This appeared here and I would like to thank Mary for
allowing to publish her work. RK
If you thought Walter Cronkite was bad with his
broadcasts that propagandized against American efforts during the Vietnam War,
get ready for Al Jazeera America. You may be getting it on your cable provider
along with 40 million other American households beginning on August 20, 2013.
Al Jazeera, the state propaganda arm of the dictatorial
Qatar government is known for stirring up Al Qaeda with images of Osama bin Laden around
the time of 9/11. More recently, it cheered the overthrow of the Egyptian
government and ignored the sexual assault of CBS news
correspondent Lara Logan as she covered protests there. The headquarters are to
be in our nation’s capitol, at the non-profit Newseum center, even though its
operations violate the Foreign Agents Registration Act because they are not
labeled as foreign propaganda (a law enacted to protect us from Nazi
propaganda).
Ironically, the largest and oldest professional
journalism educators’ association, the Association for Education in Journalism
and Mass Communication (AEJMC), enjoyed the participation of Al Jazeera in several
panels and events at their annual meeting earlier this month.
Two of these events have been recorded by Cliff Kincaid.
One presentation by William Youmans, Assistant
Professor at the School of Media and Public Affairs at George Washington,
concerned “the discourse of terrorism.”
Youmans, as the tape reveals, was formerly Civil Rights
and Media Relations Manager at the Council on American-Islamic Relations (CAIR)
and a Research Fellow for Bernie Sanders, the socialist senator from Vermont.
Fellow academics listened respectfully as Youmans performed an academic
sleight-of-hand, using the post-modern tricks of the trade to make the case for
eliminating the word “terrorism.” He questioned definitions (“Terrorism is
notoriously difficult to define” with “ambiguities” and “institutional
definitions” that exclude “state terrorism”), used moral equivalence
(questioning why the word terrorism was used for the 2013 Boston Marathon
attack and not for the Sikh temple shooting at Oak Creek, Wisconsin, by a lone
gunman), made claims of discrimination (the “racialization” of Arabs and
Muslims), and charged Americans with militarism (“policy outcomes” of “hawkishness”).
In another video, of a panel called “News Coverage of
Terrorism,” moderated by Walter Cronkite School of Journalism professor Bill
Silcock, Abderrahim Foukara of Al Jazeera replied to Kincaid’s questions about
Al Jazeera’s funding also with moral equivalence. He claimed that no journalist
can ever claim independence whether in a “dictatorship, semi-dictatorship, or
democracy. “ He maintained that journalists are equally beholden to their
paymasters, whether of a dictatorial regime or the “military-industrial
complex” of the United States. He and the other panelists from various
universities seemed to be oblivious, however, to the idea of freedom of the
press and the First Amendment, which the Qatar regime does not have.

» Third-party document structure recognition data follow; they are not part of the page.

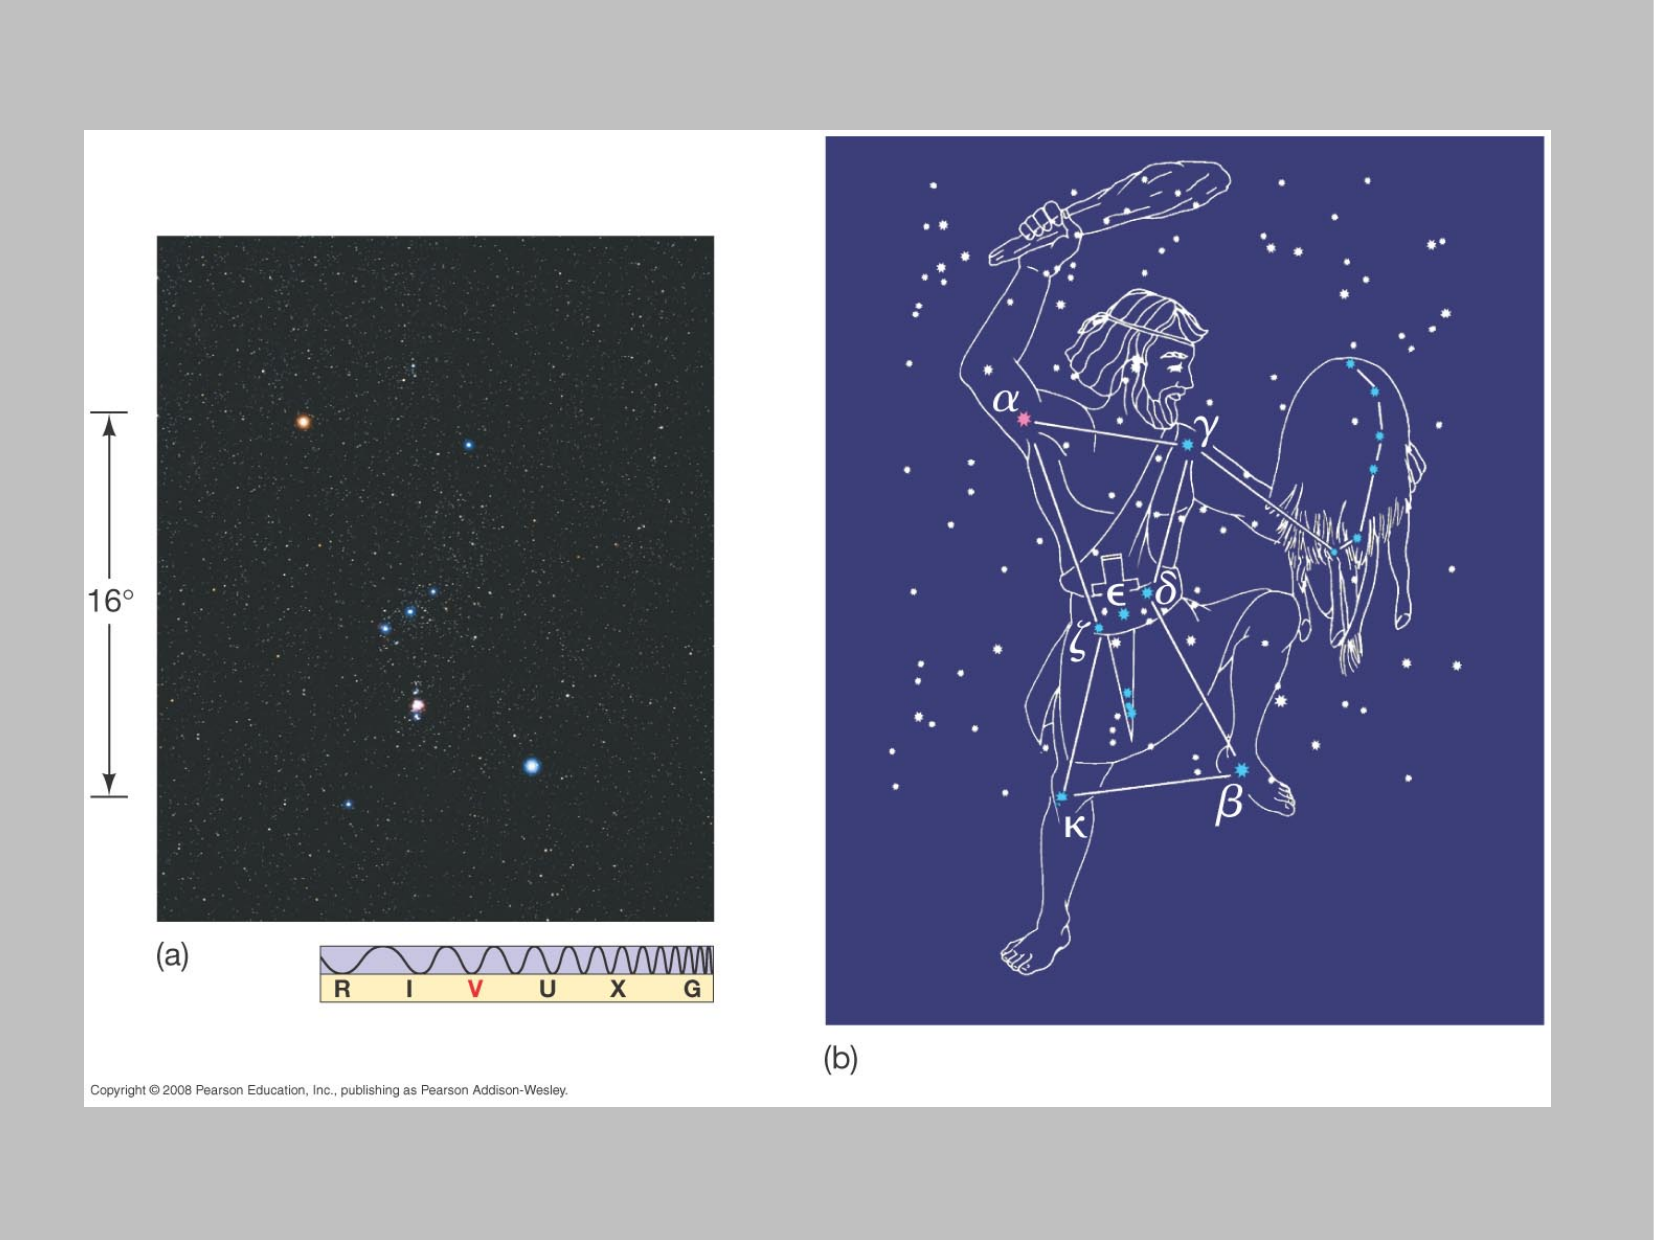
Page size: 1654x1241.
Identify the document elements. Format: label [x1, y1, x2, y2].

picture [83, 129, 1551, 1108]
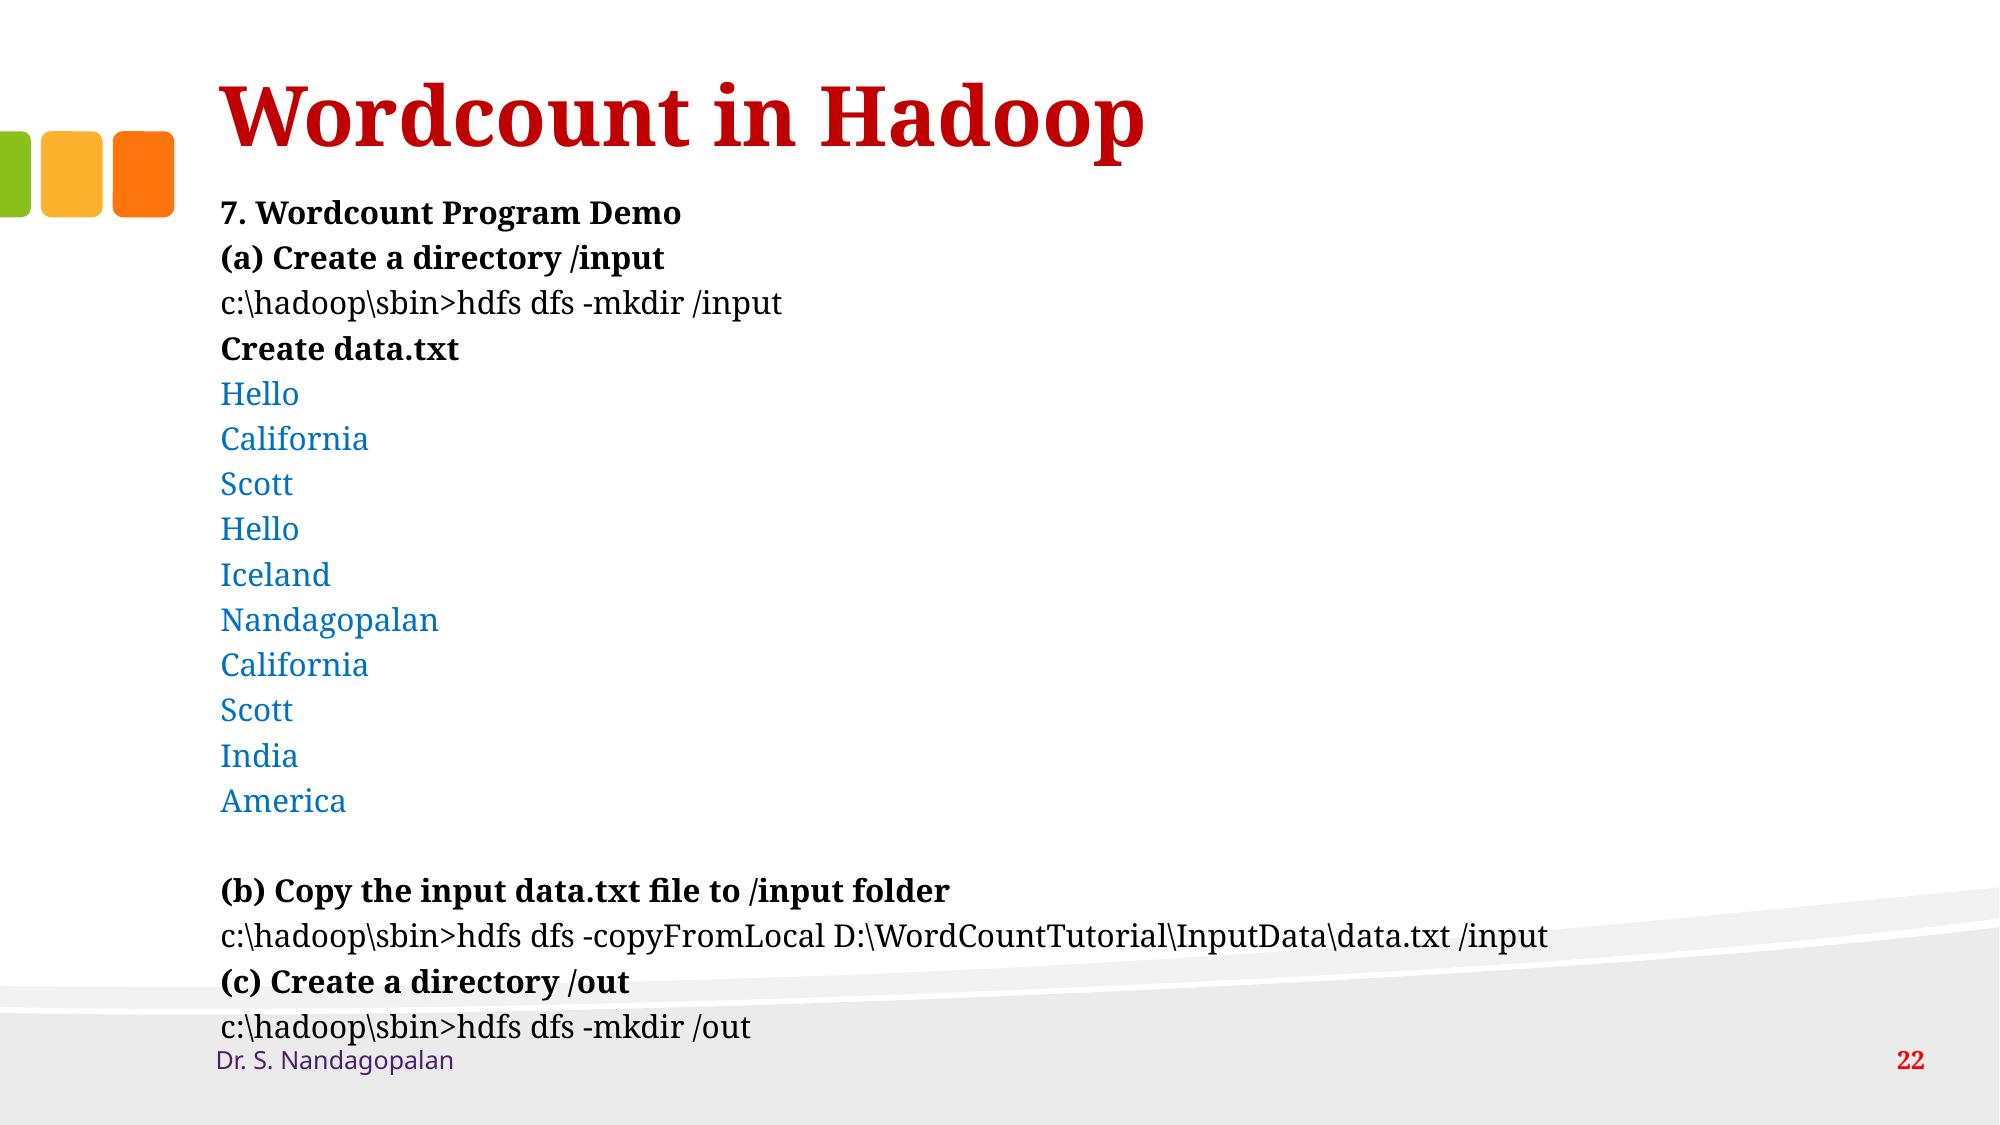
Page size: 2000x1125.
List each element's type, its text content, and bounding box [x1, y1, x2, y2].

footer Dr. S. Nandagopalan [195, 1046, 1556, 1077]
title Wordcount in Hadoop [199, 24, 1800, 173]
slide_number 22 [1811, 1046, 1946, 1077]
list 7. Wordcount Program Demo (a) Create a directory /input c:\hadoop\sbin>hdfs dfs -mkdir /input Create data.txt Hello California Scott Hello Iceland Nandagopalan California Scott India America (b) Copy the input data.txt file to /input folder c:\hadoop\sbin>hdfs dfs -copyFromLocal D:\WordCountTutorial\InputData\data.txt /input (c) Create a directory /out c:\hadoop\sbin>hdfs dfs -mkdir /out [200, 175, 1800, 1056]
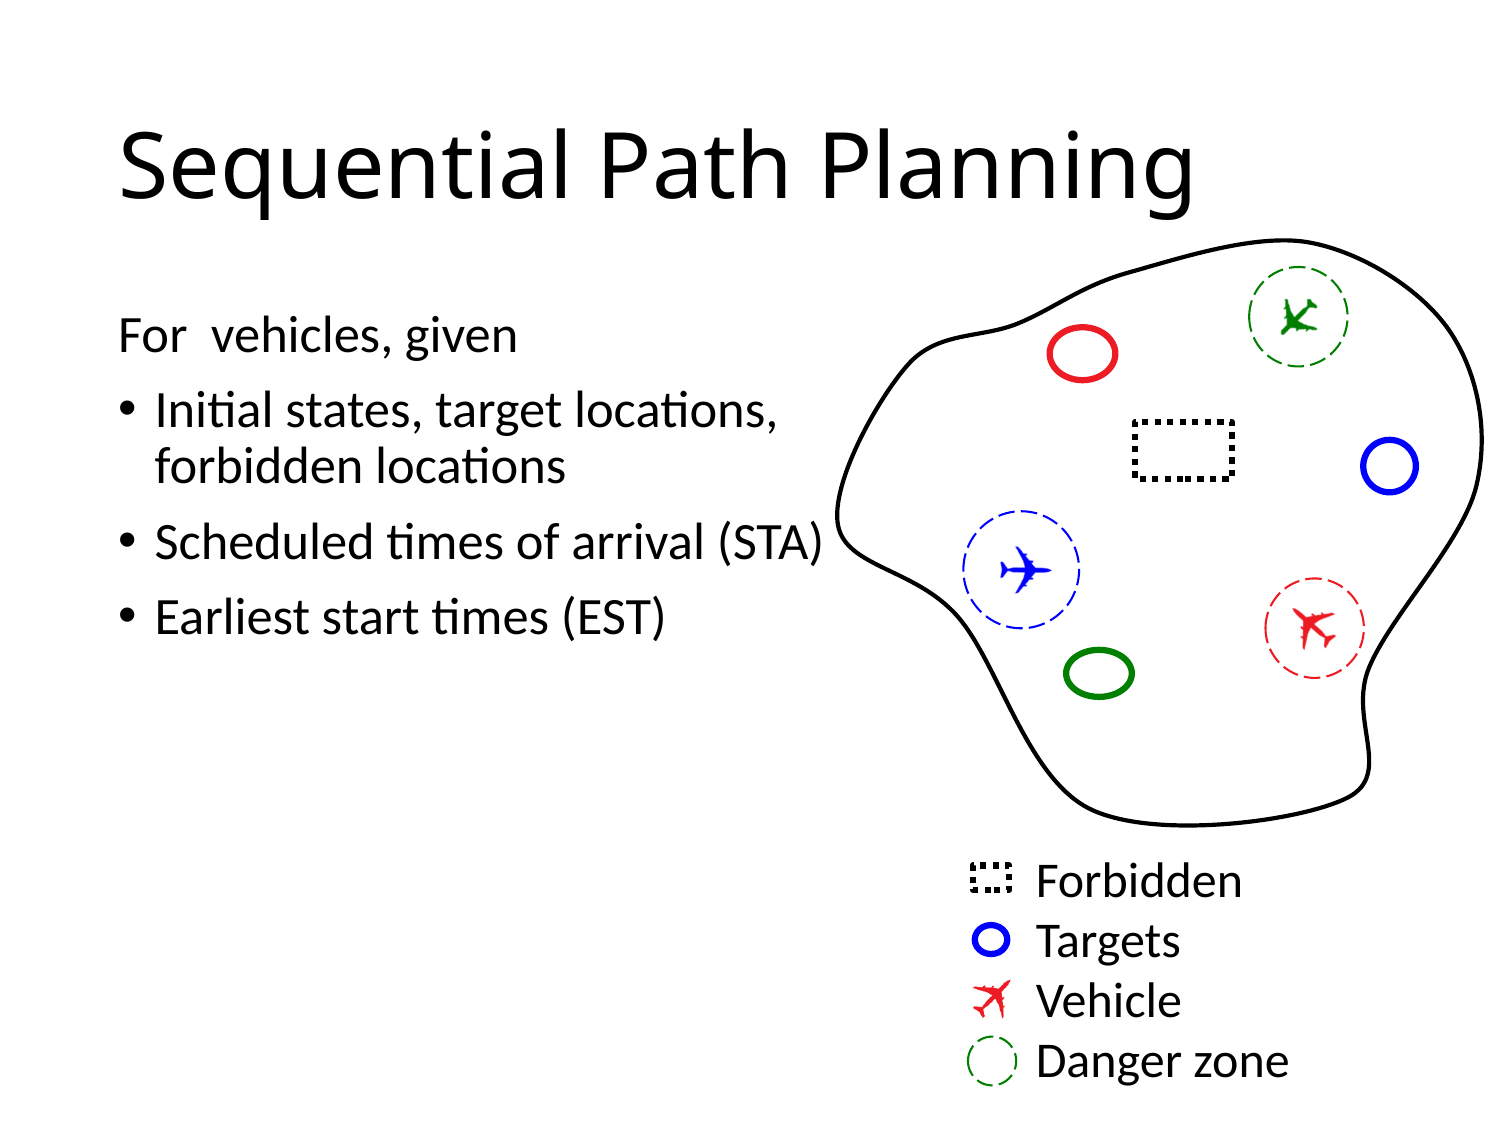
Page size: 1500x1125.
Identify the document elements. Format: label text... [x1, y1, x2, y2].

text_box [837, 240, 1482, 1098]
title Sequential Path Planning [103, 59, 1397, 278]
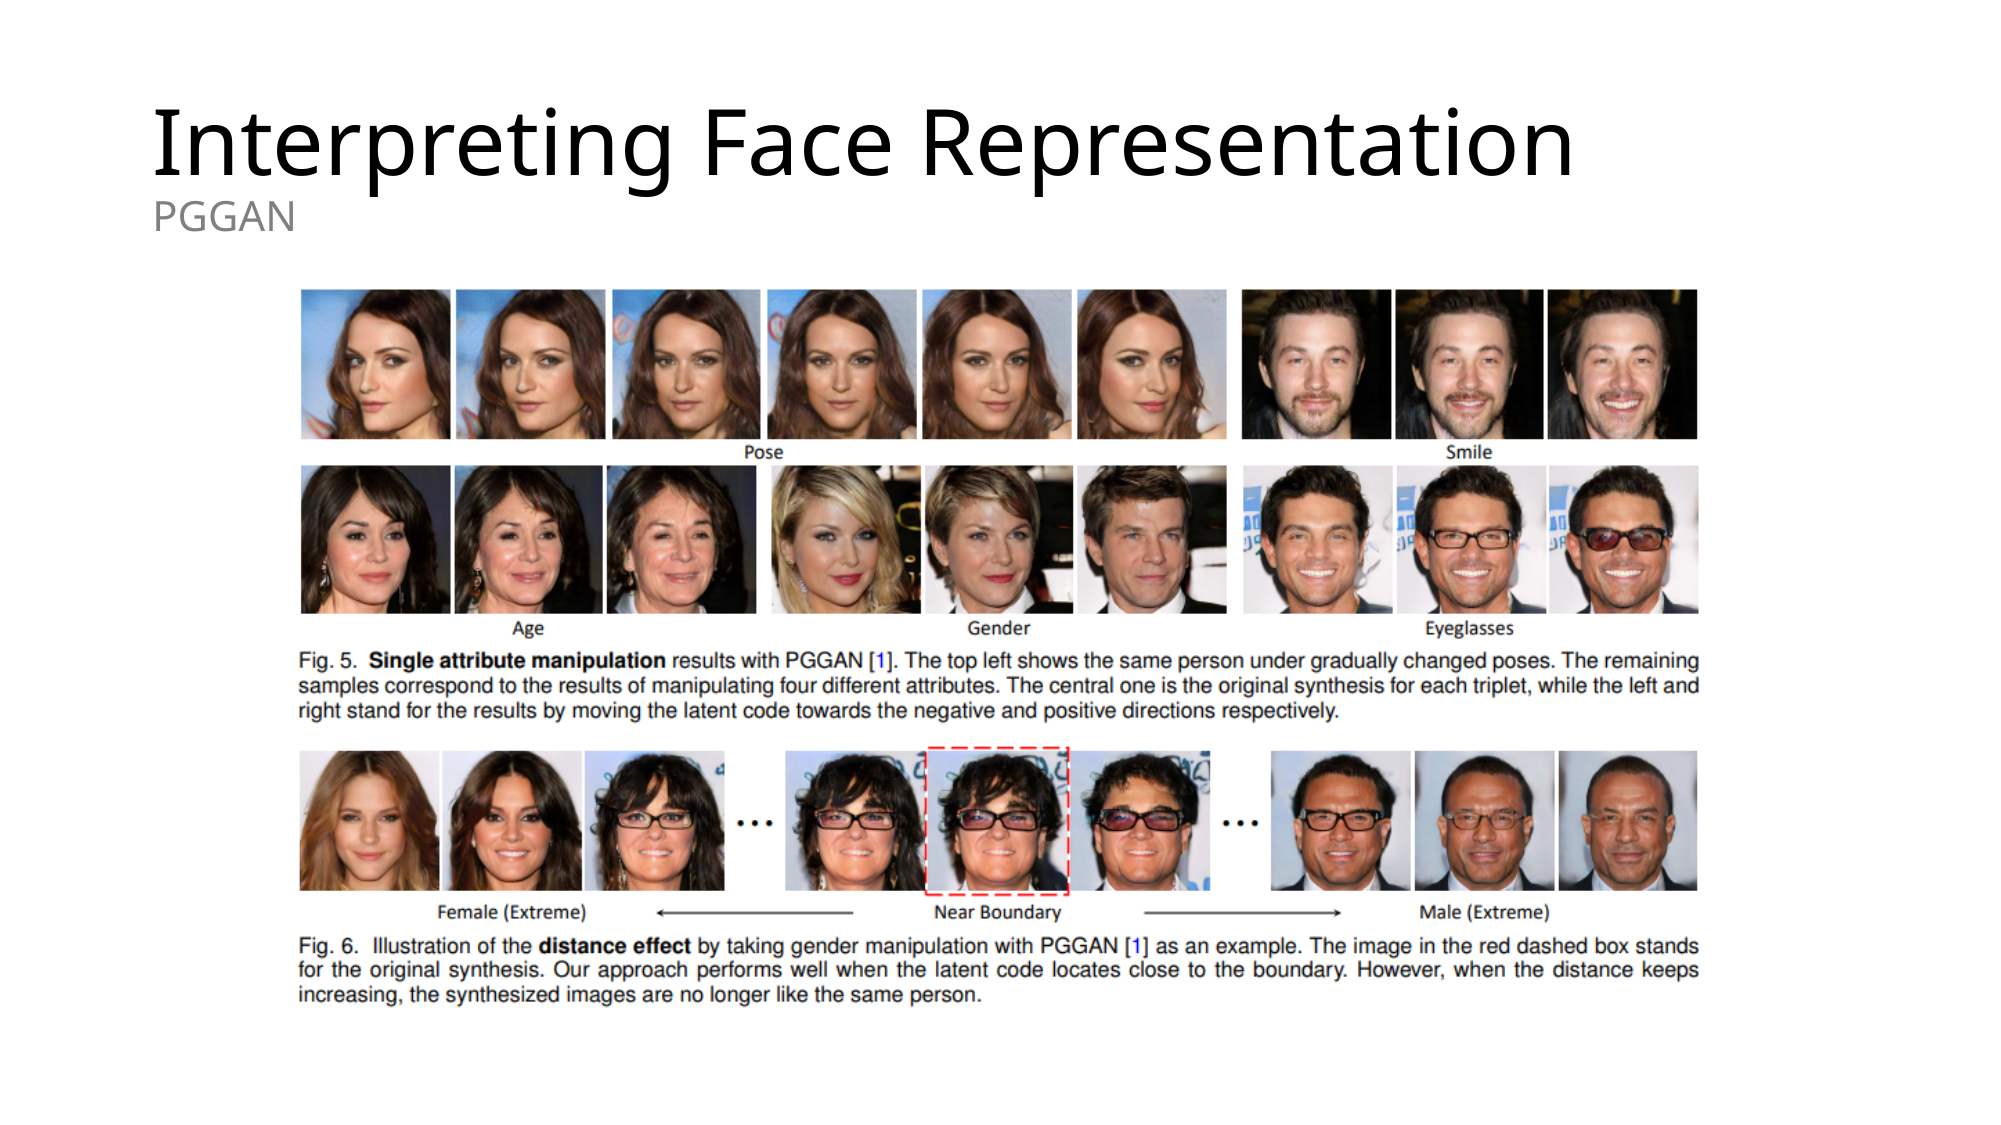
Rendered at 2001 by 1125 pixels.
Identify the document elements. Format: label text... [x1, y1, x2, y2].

Most of the professors attending this conference assign
textbooks that recount the journalistic high points of the Pentagon Papers and
Watergate. They tell students that journalists are brave, principled
truth-finders and defenders of the public. The popular textbook The Elements
of Journalism by Bill Kovach and Tom Rosenstiel includes at the top of the
list of journalistic principles: maintaining independence, monitoring power,
being loyal to citizens, and upholding the truth.
The most highly esteemed prize in journalism, the
Pulitzer Prize, is named after the founder of the Columbia School of
Journalism, Joseph Pulitzer. His words are engraved prominently at the school:
“Our Republic and its press will rise or fall together. An able, disinterested,
public-spirited press, with trained intelligence to know the right and courage
to do it, can preserve that public virtue without which popular government is a
sham. . . .”
But the top-selling media studies textbook, Media
& Culture, calls Al Jazeera a legitimate “foreign news bureau.” The
authors quote Columbia University President Lee Bollinger in support of this
contention.
After losing the presidential election in 2000, Al Gore
taught at the Columbia Journalism School. It was his channel that Al Jazeera
bought for $500 million.
Today, the Columbia School of Journalism sends students
to Qatar on fellowships from Al Jazeera and recently awarded its top journalism prize to Al Jazeera
English.
In an earlier time, an outlet like Al Jazeera would have
been met with the same kind of outrage as would have met the institution of
Pravda in Washington, D.C. But education has changed very much, including
journalism education.
On the date of Al Jazeera America’s launch, Tuesday,
August 20, 2013, America’s Survival is hosting a free and public conference at the
National Press Club in Washington, D.C. I will be joining Cliff Kincaid and
will be presenting my report, co-authored with Tina Trent, on the Crisis in
Journalism and the Conservative Response that focuses on biased education and
alternative journalism education programs. We will be joined by others,
including Grove City College Political Science Professor Paul Kengor and
journalists Trevor Loudon and Jerry Kenney.